A Republican state lawmaker has introduced a number of resolutions to impeach all but one of Pennsylvania’s five Democratic Supreme Court Justices.
The move was prompted by the Democratic-majority court that invalidated the commonwealth’s 2011 congressional map in January. The court had given the Republican-controlled legislature tight timeframe to reach consensus with Gov. Tom Wolf, a Democrat. When that didn’t occur, the court unilaterally drew a new one themselves aided by a Stanford University professor.
To impeach the justices, Representative Cris Dush’s four measures would have to get majority votes in the House, and then two-thirds votes in the Senate.
In his memo to fellow Republicans, the Indiana County lawmaker wrote that the four justices’ decision to invalidate the map and draw a new one “blatantly and clearly contradicts the plain language of the Pennsylvania Constitution.”
He hasn’t introduced a resolution for the court’s fifth Democrat—Justice Max Baer—because while Baer agreed the 2011 map was unconstitutional, he didn’t want to redraw it on an abbreviated timeline.
The resolutions came a day after the U.S. Supreme Court and federal district court each rejected pleas from Republicans to place a stay on the new court drawn congressional map.
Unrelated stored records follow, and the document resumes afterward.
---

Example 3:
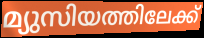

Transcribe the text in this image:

മ്യുസിയത്തിലേക്ക്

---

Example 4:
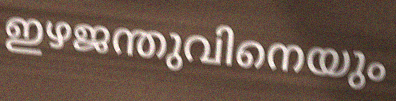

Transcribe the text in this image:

ഇഴജന്തുവിനെയും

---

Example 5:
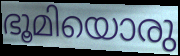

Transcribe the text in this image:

ഭൂമിയൊരുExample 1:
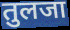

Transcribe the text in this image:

तुलजा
It’s unclear if Dush’s action has support from GOP leaders.
House Republican Spokesman Steve Miskin said there have been no discussions on the resolutions, and added, “it is not a decision to be made lightly.”
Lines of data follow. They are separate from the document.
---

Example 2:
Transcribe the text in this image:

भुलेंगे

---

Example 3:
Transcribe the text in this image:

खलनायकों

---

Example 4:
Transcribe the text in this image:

But Miskin also noted, caucus leaders do believe the court acted improperly—even though its ruling was upheld by the US Supreme Court and another federal court.
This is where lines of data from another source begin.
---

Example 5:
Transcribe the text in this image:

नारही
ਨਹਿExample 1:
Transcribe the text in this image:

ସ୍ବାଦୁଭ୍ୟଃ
He said “every member has the right to form an opinion and draft legislation,” and “there are members who want to initiate impeachment, particularly in regards to the behavior of Justice Wecht.”
Republicans have accused Justice David Wecht of bias, based on disparaging comments he made about Pennsylvania’s congressional map during his campaign for court justice.
Gov. Wolf released a statement blasting the move.
“This is an unprecedented and undemocratic attempt to retaliate against the judicial branch. The legislature should be helping people, not settling personal grudges. This is nonsense and a waste of precious time and resources,” wrote Wolf.
Dush is joined by 11 co-sponsors on the proposal: Rep. Francis X. Ryan (R-Lebanon County), Rep. Martin Causer (R-Cameron), Rep. Jim Cox (R-Berks), Rep. Seth Grove (R-York), Rep. Kristin Phillips-Hill (R-York), Rep. Dawn Keefer (R-Cumberland), Rep. John McGinnis (R-Blair), Rep. Daryl Metcalfe (R-Butler), Rep. Dan Moul (R-Adams), Rep. Will Tallman (R-Adams), and Rep. Judy Ward (R-Blair).